[Your task]: Pick out every line of the material below containing the word "that".

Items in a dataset
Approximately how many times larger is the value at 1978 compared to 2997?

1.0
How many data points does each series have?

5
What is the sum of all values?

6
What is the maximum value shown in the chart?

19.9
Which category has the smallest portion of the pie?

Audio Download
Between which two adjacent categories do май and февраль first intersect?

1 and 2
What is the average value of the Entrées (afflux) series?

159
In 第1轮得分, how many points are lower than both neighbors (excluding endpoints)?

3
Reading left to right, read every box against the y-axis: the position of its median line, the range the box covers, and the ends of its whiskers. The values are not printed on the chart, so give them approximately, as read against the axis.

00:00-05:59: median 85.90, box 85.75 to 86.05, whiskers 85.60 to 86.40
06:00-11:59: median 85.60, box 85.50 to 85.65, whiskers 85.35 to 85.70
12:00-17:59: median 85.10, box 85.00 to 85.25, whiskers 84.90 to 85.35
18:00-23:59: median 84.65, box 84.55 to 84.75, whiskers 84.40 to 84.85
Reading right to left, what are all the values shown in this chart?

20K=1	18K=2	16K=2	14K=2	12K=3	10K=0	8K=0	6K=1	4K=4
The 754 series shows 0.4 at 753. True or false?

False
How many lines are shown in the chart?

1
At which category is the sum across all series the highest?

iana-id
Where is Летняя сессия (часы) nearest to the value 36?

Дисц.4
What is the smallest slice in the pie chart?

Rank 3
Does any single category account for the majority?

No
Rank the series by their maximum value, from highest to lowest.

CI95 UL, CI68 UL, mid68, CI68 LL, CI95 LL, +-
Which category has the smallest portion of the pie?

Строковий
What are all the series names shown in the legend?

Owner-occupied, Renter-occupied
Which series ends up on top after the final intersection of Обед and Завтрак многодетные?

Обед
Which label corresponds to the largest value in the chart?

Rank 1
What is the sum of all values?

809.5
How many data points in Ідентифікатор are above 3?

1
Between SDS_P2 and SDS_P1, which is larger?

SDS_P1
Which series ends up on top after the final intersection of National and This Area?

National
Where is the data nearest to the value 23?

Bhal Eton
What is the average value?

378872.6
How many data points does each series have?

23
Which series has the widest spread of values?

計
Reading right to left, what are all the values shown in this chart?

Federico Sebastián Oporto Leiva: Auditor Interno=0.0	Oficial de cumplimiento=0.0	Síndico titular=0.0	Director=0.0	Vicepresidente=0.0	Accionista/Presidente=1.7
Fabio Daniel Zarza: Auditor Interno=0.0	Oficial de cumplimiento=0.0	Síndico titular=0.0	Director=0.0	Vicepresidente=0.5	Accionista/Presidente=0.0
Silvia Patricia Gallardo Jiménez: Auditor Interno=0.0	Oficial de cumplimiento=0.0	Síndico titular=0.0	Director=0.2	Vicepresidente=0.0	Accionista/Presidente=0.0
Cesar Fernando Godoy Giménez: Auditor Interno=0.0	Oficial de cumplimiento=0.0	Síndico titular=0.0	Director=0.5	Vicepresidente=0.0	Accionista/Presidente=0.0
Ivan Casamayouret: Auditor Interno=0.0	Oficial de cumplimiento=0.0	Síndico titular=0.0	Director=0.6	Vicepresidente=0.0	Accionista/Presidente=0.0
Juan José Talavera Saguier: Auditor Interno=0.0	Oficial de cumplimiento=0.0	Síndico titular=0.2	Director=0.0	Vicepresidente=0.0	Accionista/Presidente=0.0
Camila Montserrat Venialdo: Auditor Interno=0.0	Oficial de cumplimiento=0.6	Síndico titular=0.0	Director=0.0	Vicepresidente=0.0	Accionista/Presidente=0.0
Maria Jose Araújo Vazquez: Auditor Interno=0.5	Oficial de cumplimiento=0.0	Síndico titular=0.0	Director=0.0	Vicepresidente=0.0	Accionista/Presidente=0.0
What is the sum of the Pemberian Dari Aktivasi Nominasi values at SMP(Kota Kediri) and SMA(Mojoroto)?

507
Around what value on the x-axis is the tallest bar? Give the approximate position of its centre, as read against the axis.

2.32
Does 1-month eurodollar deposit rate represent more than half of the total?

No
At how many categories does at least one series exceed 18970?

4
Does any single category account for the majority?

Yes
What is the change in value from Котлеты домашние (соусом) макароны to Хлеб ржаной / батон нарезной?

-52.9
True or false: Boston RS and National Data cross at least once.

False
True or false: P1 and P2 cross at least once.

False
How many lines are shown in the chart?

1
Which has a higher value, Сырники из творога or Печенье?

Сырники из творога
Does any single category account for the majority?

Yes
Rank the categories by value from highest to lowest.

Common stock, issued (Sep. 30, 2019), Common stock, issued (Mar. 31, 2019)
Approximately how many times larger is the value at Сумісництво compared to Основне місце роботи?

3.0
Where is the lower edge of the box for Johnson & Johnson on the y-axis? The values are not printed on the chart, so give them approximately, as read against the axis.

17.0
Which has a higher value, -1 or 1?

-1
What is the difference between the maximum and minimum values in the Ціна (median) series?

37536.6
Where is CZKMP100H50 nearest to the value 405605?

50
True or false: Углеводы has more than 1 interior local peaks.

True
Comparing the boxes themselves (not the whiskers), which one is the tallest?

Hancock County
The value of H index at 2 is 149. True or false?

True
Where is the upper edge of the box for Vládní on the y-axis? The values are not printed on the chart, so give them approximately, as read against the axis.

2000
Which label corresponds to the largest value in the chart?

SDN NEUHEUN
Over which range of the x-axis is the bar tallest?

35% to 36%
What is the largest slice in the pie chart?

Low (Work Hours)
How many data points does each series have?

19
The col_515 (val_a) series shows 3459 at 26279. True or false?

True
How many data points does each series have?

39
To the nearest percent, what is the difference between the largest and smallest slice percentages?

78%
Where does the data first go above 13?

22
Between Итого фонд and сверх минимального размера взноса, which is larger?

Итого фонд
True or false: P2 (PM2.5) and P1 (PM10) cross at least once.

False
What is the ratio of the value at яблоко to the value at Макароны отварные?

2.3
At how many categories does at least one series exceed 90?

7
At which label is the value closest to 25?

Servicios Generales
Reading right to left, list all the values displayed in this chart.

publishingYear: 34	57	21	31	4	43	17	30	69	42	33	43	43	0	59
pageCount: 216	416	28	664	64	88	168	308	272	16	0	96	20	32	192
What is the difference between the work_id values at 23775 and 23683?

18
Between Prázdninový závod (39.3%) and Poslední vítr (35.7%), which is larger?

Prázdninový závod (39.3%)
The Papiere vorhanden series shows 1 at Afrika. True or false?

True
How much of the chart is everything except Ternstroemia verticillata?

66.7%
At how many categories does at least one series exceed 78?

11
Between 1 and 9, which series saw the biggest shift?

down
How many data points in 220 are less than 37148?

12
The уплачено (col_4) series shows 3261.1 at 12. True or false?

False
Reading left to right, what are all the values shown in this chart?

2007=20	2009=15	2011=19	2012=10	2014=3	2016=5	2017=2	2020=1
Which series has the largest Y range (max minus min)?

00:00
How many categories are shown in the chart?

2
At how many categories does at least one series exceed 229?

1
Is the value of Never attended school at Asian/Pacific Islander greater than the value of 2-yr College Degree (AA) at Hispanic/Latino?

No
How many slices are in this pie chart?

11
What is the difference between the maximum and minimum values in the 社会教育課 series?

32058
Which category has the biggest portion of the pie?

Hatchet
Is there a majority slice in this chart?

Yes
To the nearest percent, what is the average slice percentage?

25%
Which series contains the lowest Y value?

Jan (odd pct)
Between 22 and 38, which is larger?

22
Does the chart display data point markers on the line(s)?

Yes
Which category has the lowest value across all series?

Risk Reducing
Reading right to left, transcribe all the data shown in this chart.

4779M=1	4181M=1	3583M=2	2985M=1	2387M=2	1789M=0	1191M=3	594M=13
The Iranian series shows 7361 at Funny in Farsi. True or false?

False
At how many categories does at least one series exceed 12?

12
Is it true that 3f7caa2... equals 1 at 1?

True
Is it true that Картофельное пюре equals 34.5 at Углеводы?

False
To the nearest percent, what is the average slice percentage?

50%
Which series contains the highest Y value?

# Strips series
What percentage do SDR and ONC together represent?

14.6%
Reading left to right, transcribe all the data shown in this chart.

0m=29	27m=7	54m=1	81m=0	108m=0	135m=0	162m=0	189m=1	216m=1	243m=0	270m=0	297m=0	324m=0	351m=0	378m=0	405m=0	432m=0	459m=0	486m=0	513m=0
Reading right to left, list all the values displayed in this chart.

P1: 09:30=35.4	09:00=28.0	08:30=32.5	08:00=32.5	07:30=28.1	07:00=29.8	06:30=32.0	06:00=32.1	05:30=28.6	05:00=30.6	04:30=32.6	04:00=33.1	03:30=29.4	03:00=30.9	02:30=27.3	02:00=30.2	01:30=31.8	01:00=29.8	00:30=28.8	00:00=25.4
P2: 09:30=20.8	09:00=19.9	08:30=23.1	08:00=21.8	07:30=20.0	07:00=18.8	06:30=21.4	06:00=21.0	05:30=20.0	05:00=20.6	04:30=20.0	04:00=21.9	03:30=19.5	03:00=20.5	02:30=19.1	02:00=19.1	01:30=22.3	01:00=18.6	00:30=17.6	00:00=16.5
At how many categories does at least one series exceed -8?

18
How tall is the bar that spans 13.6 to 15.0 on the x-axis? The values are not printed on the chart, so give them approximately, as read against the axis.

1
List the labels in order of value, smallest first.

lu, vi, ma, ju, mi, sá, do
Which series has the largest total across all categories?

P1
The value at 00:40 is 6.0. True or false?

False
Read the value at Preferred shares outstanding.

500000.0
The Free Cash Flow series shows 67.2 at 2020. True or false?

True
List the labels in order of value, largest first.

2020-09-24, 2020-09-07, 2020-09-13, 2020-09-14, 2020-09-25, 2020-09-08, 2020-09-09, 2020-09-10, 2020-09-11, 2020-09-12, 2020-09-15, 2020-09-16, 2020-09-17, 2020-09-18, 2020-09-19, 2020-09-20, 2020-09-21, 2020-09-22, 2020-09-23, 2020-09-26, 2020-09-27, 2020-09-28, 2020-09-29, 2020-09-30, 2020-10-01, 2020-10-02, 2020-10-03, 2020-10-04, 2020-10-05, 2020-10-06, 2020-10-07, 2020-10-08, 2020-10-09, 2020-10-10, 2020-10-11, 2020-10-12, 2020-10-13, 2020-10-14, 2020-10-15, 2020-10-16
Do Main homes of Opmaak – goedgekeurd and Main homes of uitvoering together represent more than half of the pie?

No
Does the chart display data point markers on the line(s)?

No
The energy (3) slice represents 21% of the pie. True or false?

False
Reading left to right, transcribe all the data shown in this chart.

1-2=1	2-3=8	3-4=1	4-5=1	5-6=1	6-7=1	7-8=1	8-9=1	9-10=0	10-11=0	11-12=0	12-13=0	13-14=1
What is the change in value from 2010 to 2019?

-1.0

[Expected output]:
Is it true that 3f7caa2... equals 1 at 1?
Is it true that Картофельное пюре equals 34.5 at Углеводы?
How tall is the bar that spans 13.6 to 15.0 on the x-axis? The values are not printed on the chart, so give them approximately, as read against the axis.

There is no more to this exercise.